The thing that triggered me was a lot of people bashed Bellerin for having a “loser mentality”, because he didn’t put the medal off him means that he was satisfied with second place. Then, they in advance called the other players having “winner mentality” because they did the otherwise. I don’t know where that logic came from. They didn’t have winner mentality, but they had crybaby mentality. If you have winner mentality, you should have proved it on the field, not off field. I speak like this not because I support Arsenal FC and therefore I defend Bellerin, but because people’s way of thinking was simply a little bit off.

Imagine you are competing in a tournament or something and get only second/third place. Will you throw off your reward during the ceremony (if there is any)? I believe not. That way, you are disrespecting the committee who have tried their best to organize the competition. Other than that, the positive side of keeping a non-first place prize is to remind you to work harder in the future. Every time you see that prize (either in form of a reward or a medal) in the future, you will remember why did you only get that prize. Maybe you made a mistake which cost you the competition. You will be haunted by that mistake. That is good. Try to convert that haunt effect to improve yourself by not doing the same mistake anymore.

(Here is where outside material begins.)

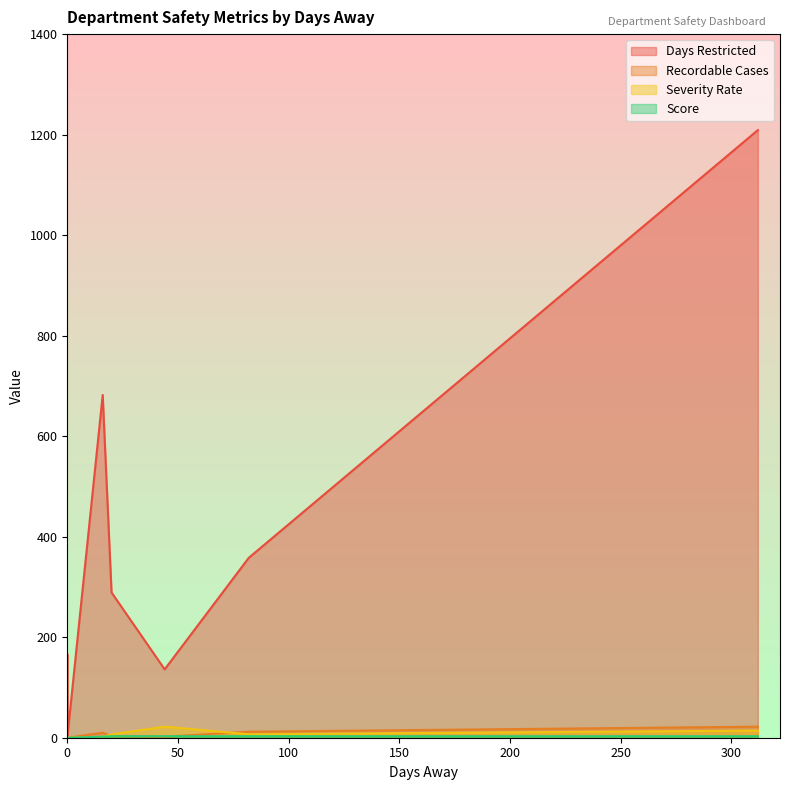

Rank the series by their maximum value, from lowest to highest.

Score, Recordable Cases, Severity Rate, Days Restricted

Bellerin didn’t have loser mentality. He didn’t wore off the medal because he respected the committee and he knew he should do better in the future, unlike most Spain U-21 players who did otherwise, thinking they only deserved first place. That mentality will slow their growth because they feel like they are the best and won’t look back to their past mistakes. I think it’s because they are still 21 years old or lower, so professionalism isn’t embedded yet in their heart. Despite their actions last week, I really hope Spain will continue to produce beautiful football just like when they won Euro 2008 and World Cup 2010 with the combination of their young and senior players.

In my opinion, the conclusion is exactly like what the title says. “Take what’s best from not being the best. You may not be the best today, but you should evaluate yourself from the efforts you have given. Some people will give up when they failed, but some other will use that failure as a jumping stone towards a better result in the future.